To test the effects of potentially different TAD structure between lines and/or sexes, we investigated X-linked gene dosage compensation where TAD locations did not match between the two cell lines. For this purpose, we subclassified repressive TADs into four groups [47], which divided regions that are: within TAD boundaries in both Kc and S2 cell lines (TT); either at boundaries or interspace between two large TADs in both cell lines (II); and within large TADs from only one of the cell lines (TI or IT, Figure 5A). The proportion of mismatches in TADs and their boundary locations (e.g. TT and II versus TI and IT) did not show bias based on autosome and X chromosome location, even in repressive TAD regions (p > 0.1 for all repressive TADs, Fisher’s exact test with Bonferroni correction, Figure 5B-D). This observation indicates that sex-specific alteration of TAD structures are unlikely to drive non-canonical male X chromosome dosage compensation. We also investigated the possible function of sex-specific TADs, by asking if knockdown of MSL components had a greate effect on repressive TADs domains specific to male S2 cells (IT).

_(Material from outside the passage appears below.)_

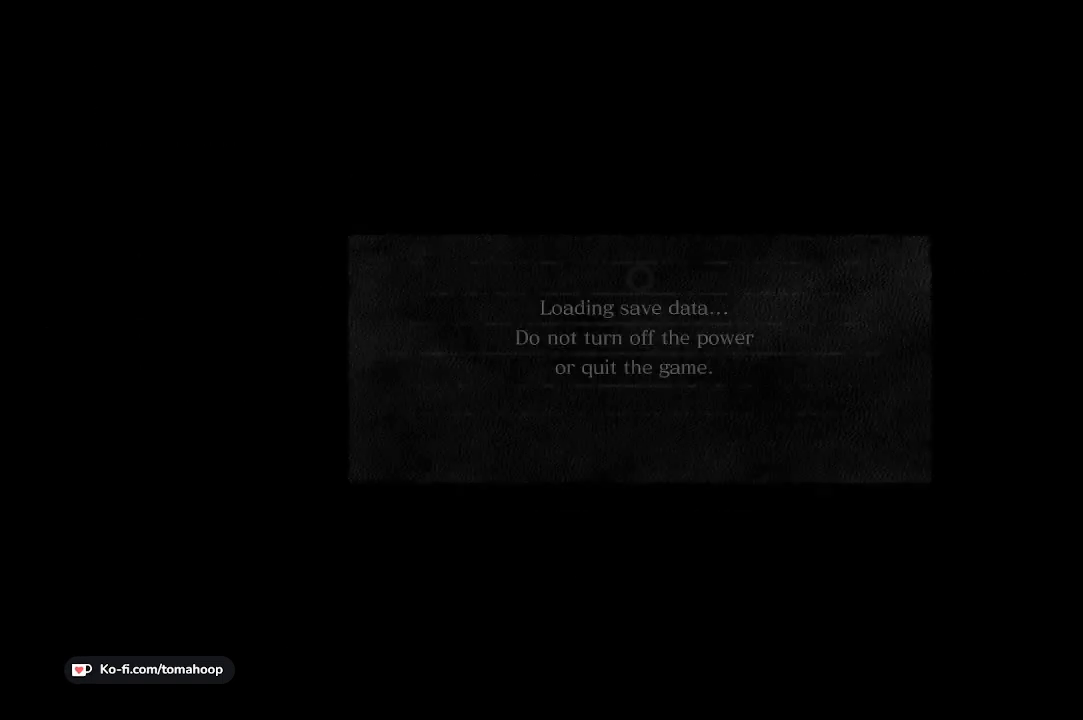
{"buttons": [], "left_stick": "center", "right_stick": "center", "events": []}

However, this was not the case. Instead, we observed that the genes within repressive TAD domains and boundaries whose TAD locations were well-matched between the two cell lines (TT and II) were better compensated than the others (TI and IT) after depleting MSL components (Figure 5E-G). For example, LAD-associated genes from TT or II class regions demonstrated excellent dosage compensation after msl-2 knockdown compared to the same genes from the control RNAi samples (0.94 fold, p = 0.047, Mann-Whitney ⋃ test, Figure 5E). We observed the same trend when we looked at genes from Null and Black domains (Figure 5F,G). In conclusion, these results suggest that our observation of non-canonical dosage compensation is not due to sex-specific modification of large TAD structures between male and female cells. TAD that differ between female Kc and male S2 cells may be due to the rearrangements in these highly aneuploid cells, not differences in sexual identity.
Discussion
A subset of X chromosome genes that are unbound by MOF still dosage compensate [49]. We have studied X chromosome dosage compensation of genes within repressive TADs in Drosophila, and their association with MSL dosage compensation complexes and activities. Our results revealed that genes from such repressive TADs are compensated with minimal contributions from MSL. We suggest those regions are able to achieve dosage compensation due to the weaker repressive TADs on the unpaired male chromosome.

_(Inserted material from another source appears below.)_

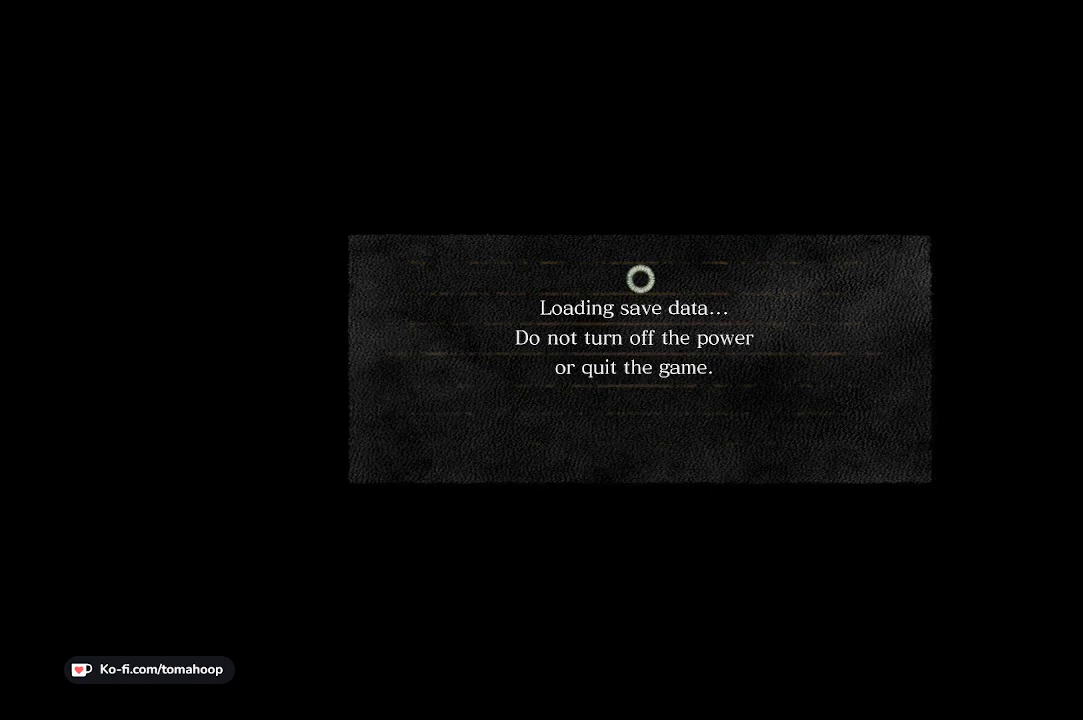
{"buttons": [], "left_stick": "center", "right_stick": "center", "events": []}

This non-canonical compensation may be the same as observed in the case of autosomal deletions within or at the boundaries of repressive TADs [28]. These deletions have a dominant de-repressing effect, which results in partial dosage compensation for the hemizygous segment, and over-expression of genes in flanking two-dose regions (Figure 6A,B). These data suggest that repressive domains are established, strengthened, or stabilized by the existence of homologous pairs of chromosomes. There is strong precedent for pairing-dependent mechanisms in D. melanogaster that are known to activate or repress genes when homologous chromosomes are proximally located [29–32]. We suggest that the unpaired X chromosomes of males have weaker repressive domains than the same domains in the paired X chromosomes of females (Figure 6C,D). Thus, one can think of this as dosage compensation mediated by partial X inactivation in females, with de-repression in males. This model hinges on the reorganization of the nuclear lamina-DNA interaction, which can clearly regulate gene activities during cell differentiation even in the absence of global changes of the nuclear architecture [50]. For example, in mouse embryonic stem cells, loss of the tethering in the Hdac3 deletion releases genomic regions of lineage-specific genes from nuclear lamina resulting in precocious expression of those genes [51].
De-repression of one-dose genes in males is reminiscent of the C. elegans dosage compensation mechanism (Figure 6E,F). In C. elegans, XX individuals are hermaphrodites and XO individuals are males. Both X chromosomes in hermaphrodites are subjected to dosage compensation control by repression [3,5,16]. The process involves DCC complex-dependent chromatin remodeling in XX hermaphrodites [20–22], that includes enrichment for H4K20me1 and depletion for H4K16Ac. In XO worms, the X shows decondensation [23]. In addition to the chromatin remodeling, there is local positioning of both X chromosomes of hermaphrodites to the LADs at the nuclear periphery which contributes to the repression of X-linked gene expression; the loss of this tethering results in de-repression of X-linked genes in hermaphrodites [27]. The de-repression of X-linked genes in tethering mutants of cec-4 or lem-2, which encode a chromodomain protein or a component of nuclear lamina, respectively, results in a less extreme compensation phenotype than DCC mutants, raising the possibility that tethering to the nuclear lamina is an additional or supplemental mechanism to achieve dosage compensation by repression in XX individuals [27]. Thematically, this is identical to the non-canonical model for Drosophila dosage compensation that we propose.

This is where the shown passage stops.